Soeda’s life changed when she used Aisin’s YYProbe speech-to-text app. Initially created as a tool to summarize business meetings, it was particularly useful for deaf or hard-of-hearing employees, leading to a wider public launch.
In one instance, Soeda used YYProbe to follow a doctor’s consultation on her mother’s illness through a transcript she later shared with her sister, who couldn’t be present. These days, Soeda runs an APD support group that works with schools, healthcare providers and app developers to advocate for greater accessibility.
AI can thus tailor information to user needs, easing daily life for those lacking support.
Supporting educators to nurture future talent
Ravindra K. Nagaiah has been a science and mathematics teacher in an Indian public school for 15 years. In 2007, he left behind a successful software business in the United States and returned home to stop the exodus of students from India’s under-resourced public schools.
The strain on public school educators impacts teaching quality, pushing more families to costly private schools. This, in turn, exacerbates India’s income inequality, something the world’s largest democracy cannot afford to leave unchecked.
However, there is only so much individual teachers like Nagaiah can do during a school day. They face daily challenges adapting government curricula to limited resources and mixed-grade classrooms.
In his village school, Nagaiah typically spends 40 minutes on a single lesson plan. But thanks to Sikshana Foundation’s Shiksha Copilot teaching assistant, he can now draw up lesson plans in 10 minutes. He isn’t alone – 90% of teachers using Shiksha Copilot reported only needing to make minor modifications to the Copilot’s output.
Indian teachers at a school using Shiksha Copilot.

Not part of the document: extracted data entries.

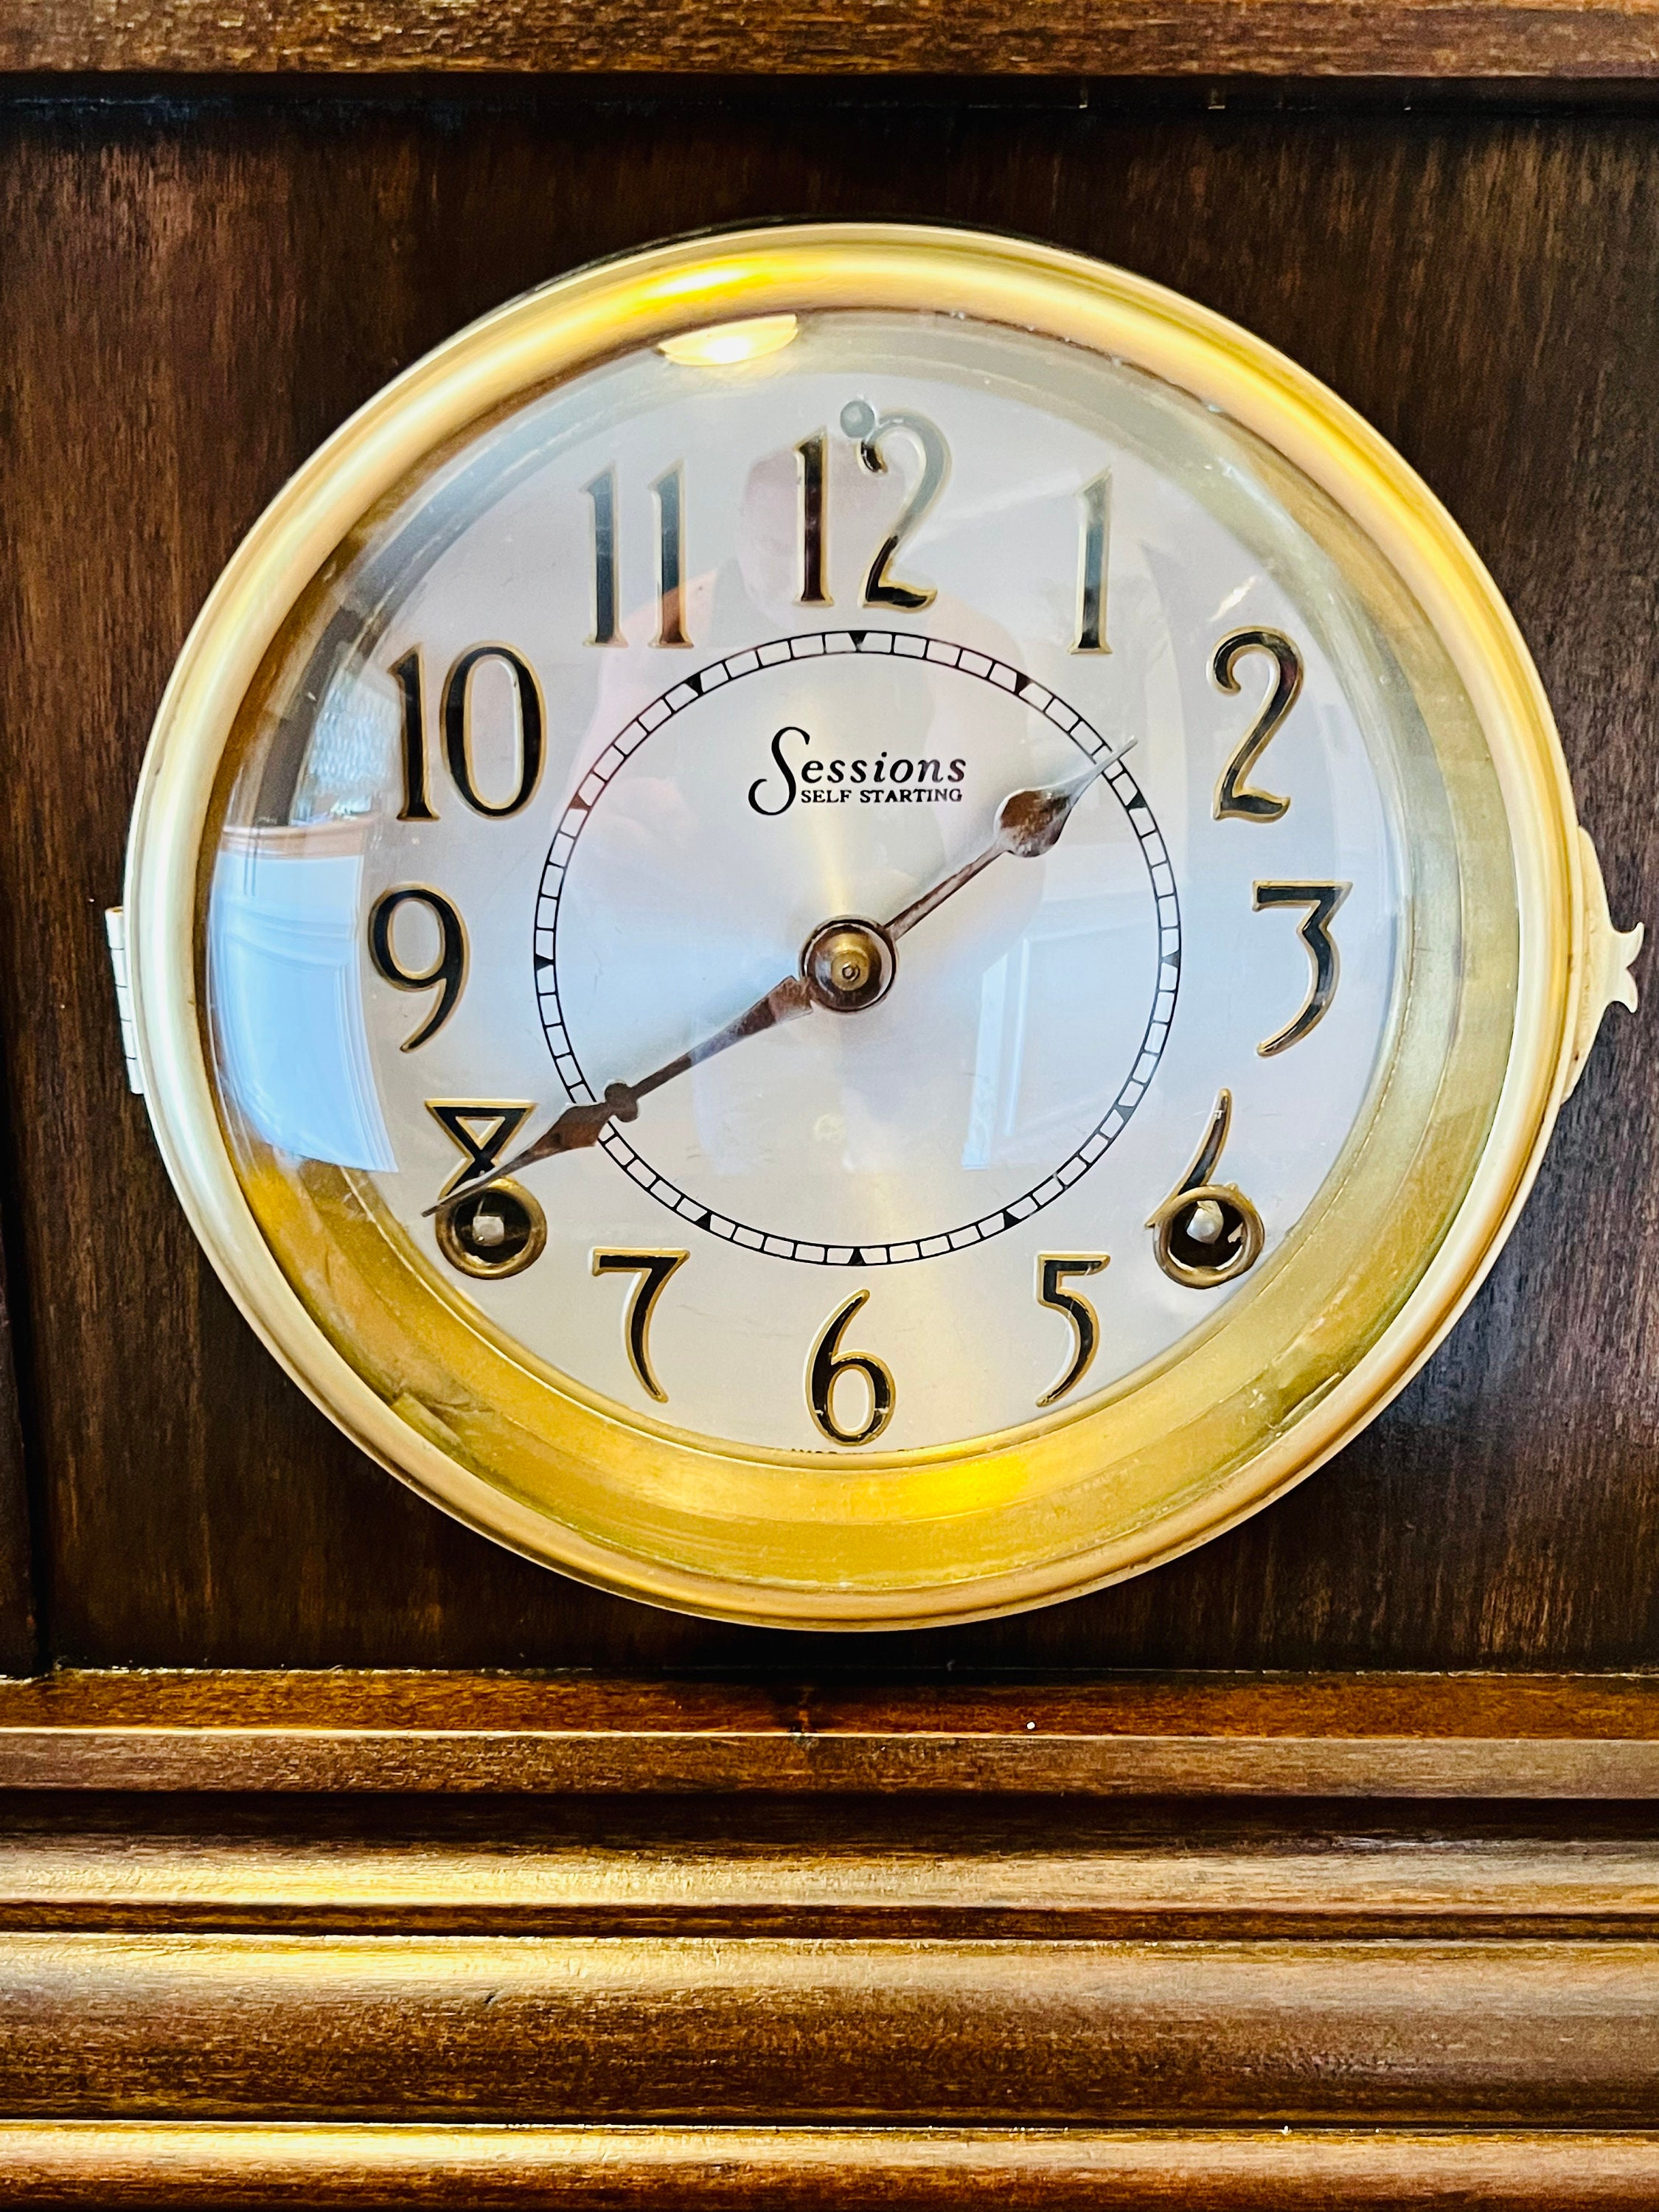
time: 1:39
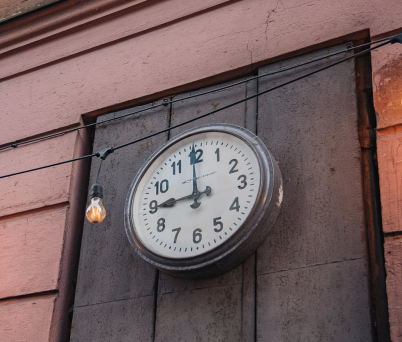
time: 8:59
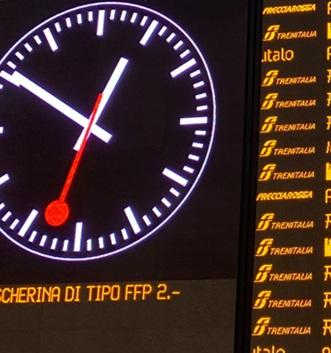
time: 12:50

Nagaiah can engage students and maintain their passion for learning in the time he saves. Shiksha Copilot shows what’s possible when AI is used to augment people’s work in fields from education to agriculture, allowing them to do more with less despite resource constraints that remain out of their control.
Children diligently studying at a school in India using Shiksha Copilot.
Helping people take the first step on the AI ladder
At scale, AI offers Asian nations a chance to reverse inequalities and enhance societal vibrancy.
While the World Economic Forum predicts job losses by 2025, it also forecasts 97 million new digital skill-based jobs. It’s our collective responsibility to ensure the workforce can participate in these new jobs.
To do that we need tech companies, governments and industry to invest in digital skilling. Investment in digital skills – especially through private-public partnerships – creates a train-the-trainer effect. It’s a force multiplier to ensure we reach every citizen in this fast-growing region.
Stories like those of Nitiwirakun, Soeda, and Nagaiah represent many we hear at Microsoft, and the world needs more of them. Thanks to their drive to pay it forward, I have no doubt that we will have them.